LONDON — Authorities began combing through the wreckage of a Scottish pub Saturday for clues as to why a police helicopter plunged onto its roof, killing at least eight people, including all three on board, and seriously injuring 14.
"A full and thorough investigation into what happened last night has already begun," Stephen House, chief constable of Scotland Police, told reporters in the city of Glasgow, which awoke to an extraordinary scene of damage on the banks of the River Clyde.
House confirmed that two police officers aboard the helicopter and the civilian pilot died, as well as five people inside the Clutha Vaults bar on Stockwell Street. Thirty-two people were taken to hospitals, 14 of them with serious injuries.
Rescue crews searched for anyone still trapped in the rubble of the pub, though hope of finding survivors faded as the hours passed. Earlier Saturday, as a clear day dawned, one of the yellow-tipped rotor blades of the downed chopper could be seen poking out from the tavern's roof before police covered the site with blue tarpaulins.
Workers attempted to stabilize the building, and a massive crane towered over the damaged structure Saturday evening. On the ground, well-wishers laid flowers in tribute to those who died.
The Eurocopter EC135 T2 helicopter fell out of the sky about 10:25 p.m. Friday. Some witnesses reported hearing the chopper's engines sputter and cut before it plummeted, in a silent free fall, onto the Clutha.
Inside were an estimated 100 people enjoying live music and celebrating on the eve of St. Andrew's Day, Scotland's national day. Several witnesses said the disaster was not apparent at first, at least in their section of the pub, and the ceiling did not immediately collapse.
"No one had a clue what was going on. There was no loud noise. ... No one knew a helicopter crashed till people told you," patron Grace MacLean told Sky News. "There was just a gradual coming down of the roof and some dust. It wasn't like an instantaneous bang and explosion."
Customers — some coughing, others bleeding — led one another through the rubble to the exits, witnesses said. Bystanders, including a member of the British Parliament, rushed to help those struggling to get out.
"This is a black day for Glasgow and for Scotland," First Minister Alex Salmond said. "But it's also St. Andrew's Day, and it's a day we can take pride and courage in how we respond to adversity and tragedy."

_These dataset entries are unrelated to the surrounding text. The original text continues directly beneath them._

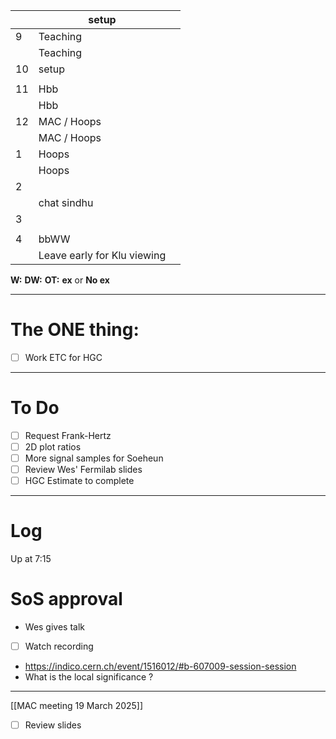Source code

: 
|     | setup                       |     |
| --- | --------------------------- | --- |
| 9   | Teaching                    |     |
|     | Teaching                    |     |
| 10  | setup                       |     |
|     |                             |     |
| 11  | Hbb                         |     |
|     | Hbb                         |     |
| 12  | MAC / Hoops                 |     |
|     | MAC / Hoops                 |     |
| 1   | Hoops                       |     |
|     | Hoops                       |     |
| 2   |                             |     |
|     | chat sindhu                 |     |
| 3   |                             |     |
|     |                             |     |
| 4   | bbWW                        |     |
|     | Leave early for Klu viewing |     |

**W:**
**DW:**
**OT:**
**ex** or **No ex**

---
# The ONE thing: 
- [ ] Work ETC for HGC

---
# To Do

- [ ] Request Frank-Hertz
- [ ] 2D plot ratios
- [ ] More signal samples for Soeheun 
- [ ]  Review Wes' Fermilab slides
- [ ] HGC Estimate to complete

---

# Log

Up at 7:15

# SoS approval 
- Wes gives talk 
- [ ] Watch recording
- https://indico.cern.ch/event/1516012/#b-607009-session-session
- What is the local significance ?

--- 
[[MAC meeting 19 March 2025]]
- [ ] Review slides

British Prime Minister David Cameron issued a statement of condolence. "This is a tragic event, and our deepest sympathies are with the families and friends who lost a loved one last night," Cameron said.
At soccer matches throughout Scotland, teams paused for a minute of silence. Flags were to fly at half staff through the weekend.
House did not say what the helicopter crew's mission was or where they were heading. The Glasgow City Heliport lies about two miles west of the pub.
"Three of these eight fatalities were found in the helicopter and were our colleagues," House told reporters, visibly struggling with emotion.
Gordon Smart, editor of the Scottish Sun tabloid newspaper, was in a nearby parking structure and said he saw the helicopter "tumbling nose over tail at a huge pace" before it vanished behind the buildings in front of him.
"Just to see the trajectory and speed of the helicopter's descent, it really was dramatic and terrifying," he told the BBC.
A few hours after the crash, firefighters said they had established contact with victims trapped in the debris. But House could not say whether those people were rescued.
"We are dealing with a very sensitive investigation and operation here," House said. "It will go on for many days yet."
Gordon Matheson, leader of the Glasgow City Council, said it was a "dreadfully sad day" for Scotland's most populous city.
"Thankfully, these kinds of tragic incidents happen rarely. But you always imagine somehow that it's going to be somewhere else."